A fully realized 3D prototype with working scent deployment mechanism, designed for integration with standard cinema seating. The system demonstrated that chronological scent programming was feasible and that carbon diffusion effectively cleared residual scent between scenes.
Systems thinking applied to a novel user experience. Physical prototyping using CAD and 3D printing. Comfort designing mechanisms with real constraints: timing, ergonomics, material behavior. Conceptual ambition balanced by engineering rigor.
Virtual card-making spaces deployed across 6 U.S. branches, reaching 1,000+ users.
Best Wishes is a non-profit focused on hand-crafted card-making for people who need connection.
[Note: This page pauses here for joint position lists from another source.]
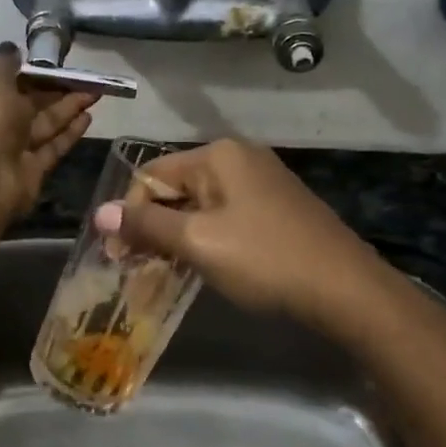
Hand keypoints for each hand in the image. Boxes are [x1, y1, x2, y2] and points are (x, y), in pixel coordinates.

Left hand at [0, 45, 95, 217]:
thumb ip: (6, 64)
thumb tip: (10, 47)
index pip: (4, 82)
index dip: (29, 74)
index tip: (54, 66)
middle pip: (28, 104)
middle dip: (56, 91)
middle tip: (86, 79)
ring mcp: (12, 148)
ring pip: (44, 124)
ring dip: (68, 109)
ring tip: (95, 93)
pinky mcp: (31, 169)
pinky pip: (52, 147)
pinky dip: (69, 133)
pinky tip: (88, 117)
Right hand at [95, 138, 382, 325]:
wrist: (346, 290)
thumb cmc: (264, 259)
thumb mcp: (197, 242)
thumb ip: (146, 225)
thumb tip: (99, 213)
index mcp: (218, 155)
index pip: (151, 175)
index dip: (129, 214)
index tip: (118, 257)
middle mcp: (239, 159)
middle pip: (175, 189)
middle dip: (152, 227)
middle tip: (138, 268)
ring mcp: (262, 183)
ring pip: (200, 206)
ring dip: (177, 237)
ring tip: (164, 272)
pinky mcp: (277, 208)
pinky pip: (225, 217)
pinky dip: (206, 239)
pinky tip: (202, 267)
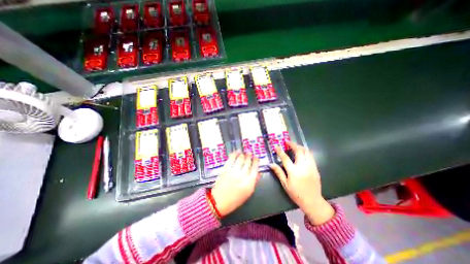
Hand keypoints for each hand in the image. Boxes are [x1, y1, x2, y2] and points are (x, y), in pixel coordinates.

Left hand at [212, 152, 260, 216]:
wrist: (219, 202)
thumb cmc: (235, 200)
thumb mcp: (248, 193)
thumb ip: (254, 182)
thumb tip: (259, 173)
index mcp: (249, 183)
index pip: (255, 168)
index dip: (256, 161)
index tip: (256, 157)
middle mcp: (242, 175)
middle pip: (248, 162)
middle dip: (250, 156)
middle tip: (250, 153)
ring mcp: (233, 171)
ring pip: (240, 159)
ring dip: (243, 154)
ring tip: (244, 152)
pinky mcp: (225, 169)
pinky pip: (231, 159)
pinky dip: (235, 154)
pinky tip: (237, 151)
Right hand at [268, 141, 333, 225]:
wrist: (312, 201)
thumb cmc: (296, 193)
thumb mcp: (285, 184)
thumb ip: (278, 172)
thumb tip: (271, 164)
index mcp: (293, 172)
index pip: (285, 158)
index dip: (280, 151)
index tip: (276, 146)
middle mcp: (303, 167)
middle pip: (298, 151)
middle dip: (292, 144)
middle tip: (287, 142)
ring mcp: (311, 167)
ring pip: (306, 152)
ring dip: (300, 147)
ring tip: (295, 145)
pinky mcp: (316, 168)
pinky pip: (311, 156)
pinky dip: (306, 152)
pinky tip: (302, 152)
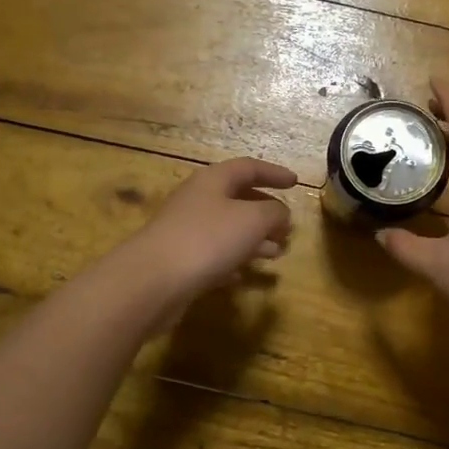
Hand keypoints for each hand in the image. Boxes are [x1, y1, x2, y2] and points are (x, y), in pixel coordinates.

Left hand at [114, 158, 297, 318]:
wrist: (152, 281)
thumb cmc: (207, 239)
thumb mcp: (252, 221)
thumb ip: (273, 213)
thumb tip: (281, 213)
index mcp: (213, 180)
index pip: (249, 167)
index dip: (274, 173)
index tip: (296, 183)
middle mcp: (198, 200)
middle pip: (238, 199)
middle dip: (266, 213)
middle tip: (288, 227)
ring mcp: (186, 230)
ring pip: (228, 229)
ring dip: (254, 239)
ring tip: (277, 253)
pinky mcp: (179, 260)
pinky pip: (213, 255)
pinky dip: (232, 261)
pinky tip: (244, 276)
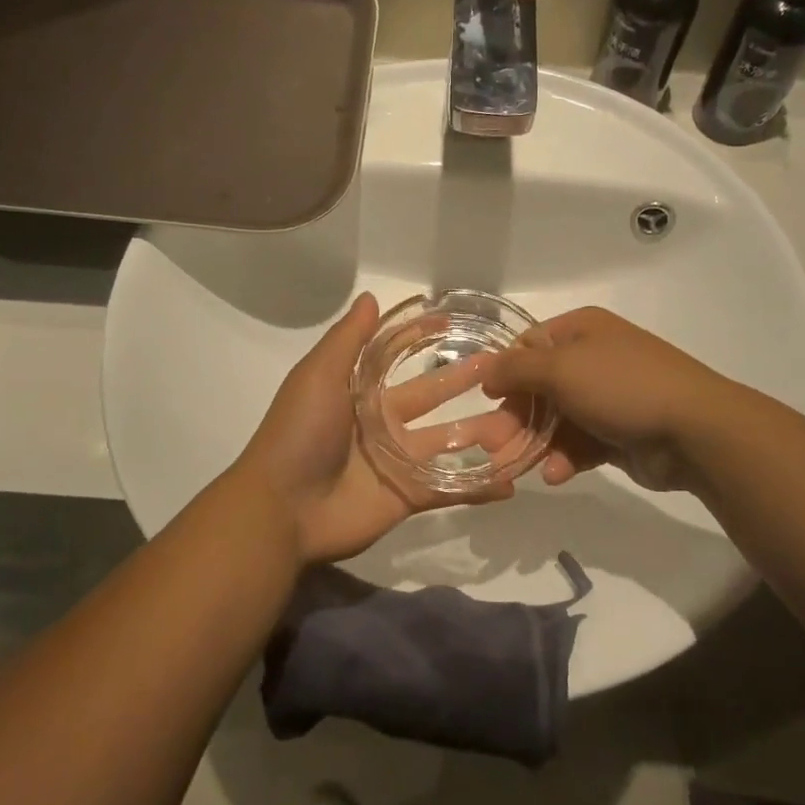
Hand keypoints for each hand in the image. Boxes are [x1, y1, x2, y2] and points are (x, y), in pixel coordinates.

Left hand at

The challenge was extending their physical, tactile mission into a digital medium — without losing the warmth, creativity, and human presence that makes the in-person experience meaningful.
The project involved designing virtual environments optimized for the card-making workflow: intuitive enough for first-time AR users, expressive enough to support genuine creative output. Environments had to be deployable across diverse branch contexts, with attention to accessibility and varying levels of digital literacy among participants. The design iterated across user testing at multiple branches before full rollout.
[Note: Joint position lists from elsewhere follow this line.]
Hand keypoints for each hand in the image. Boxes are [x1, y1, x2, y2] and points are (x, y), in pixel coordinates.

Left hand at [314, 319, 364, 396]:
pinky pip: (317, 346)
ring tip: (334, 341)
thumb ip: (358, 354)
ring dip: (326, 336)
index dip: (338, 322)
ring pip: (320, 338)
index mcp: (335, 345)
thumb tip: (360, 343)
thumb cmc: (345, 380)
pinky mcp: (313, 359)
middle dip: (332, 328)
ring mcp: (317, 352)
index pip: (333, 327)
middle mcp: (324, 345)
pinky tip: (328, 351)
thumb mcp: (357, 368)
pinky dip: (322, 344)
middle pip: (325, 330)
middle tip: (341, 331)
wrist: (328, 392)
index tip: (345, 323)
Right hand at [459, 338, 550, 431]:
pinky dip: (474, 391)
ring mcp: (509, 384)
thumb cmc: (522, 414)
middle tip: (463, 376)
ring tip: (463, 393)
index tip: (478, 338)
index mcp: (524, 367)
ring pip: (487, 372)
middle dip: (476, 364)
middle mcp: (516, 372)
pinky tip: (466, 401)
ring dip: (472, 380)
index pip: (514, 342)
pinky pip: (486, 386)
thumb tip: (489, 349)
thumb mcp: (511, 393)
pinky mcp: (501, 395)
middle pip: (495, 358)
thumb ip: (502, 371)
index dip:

AR card-making environments successfully deployed and used by 1,000+ participants across 6 U.S. locations. The project extended Best Wishes' reach significantly while maintaining the emotional intent of the original, physical program.
UX design for real users at meaningful scale. Ability to translate a physical, human experience into a digital medium without losing its essential qualities. Design for accessibility and diverse user contexts. Impact-driven design thinking.
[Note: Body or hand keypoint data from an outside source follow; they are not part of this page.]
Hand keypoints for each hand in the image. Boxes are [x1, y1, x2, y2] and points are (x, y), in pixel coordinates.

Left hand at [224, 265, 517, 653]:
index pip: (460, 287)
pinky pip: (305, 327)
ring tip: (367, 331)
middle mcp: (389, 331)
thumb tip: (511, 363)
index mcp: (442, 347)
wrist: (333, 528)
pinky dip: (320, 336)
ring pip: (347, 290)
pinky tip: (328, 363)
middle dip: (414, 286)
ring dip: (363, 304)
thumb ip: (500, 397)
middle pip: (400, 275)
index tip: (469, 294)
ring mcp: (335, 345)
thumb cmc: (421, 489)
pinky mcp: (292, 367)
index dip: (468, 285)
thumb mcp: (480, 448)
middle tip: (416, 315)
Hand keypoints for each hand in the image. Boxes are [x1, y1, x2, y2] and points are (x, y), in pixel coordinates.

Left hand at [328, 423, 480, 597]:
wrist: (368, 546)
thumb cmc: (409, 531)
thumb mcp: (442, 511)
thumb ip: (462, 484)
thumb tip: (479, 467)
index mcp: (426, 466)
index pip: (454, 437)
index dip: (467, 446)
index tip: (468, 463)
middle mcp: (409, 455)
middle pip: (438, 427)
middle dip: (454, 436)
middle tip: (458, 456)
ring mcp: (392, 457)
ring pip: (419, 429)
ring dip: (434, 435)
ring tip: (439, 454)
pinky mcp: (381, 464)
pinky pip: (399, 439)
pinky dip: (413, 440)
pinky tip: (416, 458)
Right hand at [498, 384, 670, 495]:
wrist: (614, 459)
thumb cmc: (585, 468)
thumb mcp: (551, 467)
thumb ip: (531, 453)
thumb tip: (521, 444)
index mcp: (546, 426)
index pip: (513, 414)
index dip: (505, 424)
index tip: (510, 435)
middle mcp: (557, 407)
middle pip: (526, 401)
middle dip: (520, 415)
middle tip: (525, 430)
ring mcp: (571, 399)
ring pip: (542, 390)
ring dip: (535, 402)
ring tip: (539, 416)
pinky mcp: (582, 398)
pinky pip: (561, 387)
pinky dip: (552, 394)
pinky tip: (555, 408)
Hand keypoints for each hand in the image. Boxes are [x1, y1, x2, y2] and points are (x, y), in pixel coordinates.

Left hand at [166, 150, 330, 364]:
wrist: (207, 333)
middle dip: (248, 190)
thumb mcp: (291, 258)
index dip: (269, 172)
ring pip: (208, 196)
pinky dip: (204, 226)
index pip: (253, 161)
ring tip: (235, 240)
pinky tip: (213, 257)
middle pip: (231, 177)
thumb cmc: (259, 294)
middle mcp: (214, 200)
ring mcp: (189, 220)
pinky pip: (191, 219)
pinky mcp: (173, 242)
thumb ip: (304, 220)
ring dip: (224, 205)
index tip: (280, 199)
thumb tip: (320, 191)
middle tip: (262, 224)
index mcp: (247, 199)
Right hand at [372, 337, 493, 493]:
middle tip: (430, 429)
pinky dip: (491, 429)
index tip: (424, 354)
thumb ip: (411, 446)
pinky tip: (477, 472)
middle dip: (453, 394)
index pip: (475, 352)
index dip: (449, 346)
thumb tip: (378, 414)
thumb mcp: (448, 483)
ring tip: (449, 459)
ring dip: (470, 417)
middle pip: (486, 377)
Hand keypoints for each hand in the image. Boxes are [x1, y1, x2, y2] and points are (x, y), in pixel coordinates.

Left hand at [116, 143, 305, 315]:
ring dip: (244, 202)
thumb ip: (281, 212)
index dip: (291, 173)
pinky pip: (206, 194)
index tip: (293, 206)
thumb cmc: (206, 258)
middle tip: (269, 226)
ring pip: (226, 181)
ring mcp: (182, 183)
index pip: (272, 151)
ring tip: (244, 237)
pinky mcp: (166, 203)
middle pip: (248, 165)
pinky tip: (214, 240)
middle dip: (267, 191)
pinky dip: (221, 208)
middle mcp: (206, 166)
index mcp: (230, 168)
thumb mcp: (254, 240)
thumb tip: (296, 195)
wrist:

Commercial-grade CAD and additive manufacturing for real-world orders.
During an internship at a 3D printing lab, Linaarika worked on live commercial orders — building CAD proficiency and hands-on fabrication experience in a professional production environment. The work required precision, material literacy, and the ability to move from digital file to finished physical object with minimal error.
CAD modeling for production tolerance. Understanding of additive manufacturing constraints — layer adhesion, support structures, material selection, post-processing. Quality control in a commercial context. The ability to translate a client's intended form into a technically buildable design file.
Real-world fabrication experience beyond academic projects. Material literacy and technical precision. Comfort working within professional production workflows and client deliverable standards.
Cinematic imagery built from feeling — color, shadow, tension, and light as design materials.
Creative direction that begins with an intangible starting point — a color, a texture, a feeling — and works through set design, prop selection, and deliberate lighting choices to make that abstraction physically real and photographically present. The process is iterative: small shifts in light angle, blocking, and framing until the image has dramatic integrity.
Linaarika works quickly from concept to execution on set, trusting the initial instinct while remaining responsive to what the scene is actually doing — what the light is finding, what the shadow is saying. The best frames usually arrive through a conversation between intention and accident. Both film and digital capture are used, chosen for the specific quality of light and grain each format produces.
Visual taste developed through sustained practice. The ability to direct a scene — not just document it. Understanding of how light, color, and composition function as emotional language. A design eye that works equally well in physical space as on a digital canvas.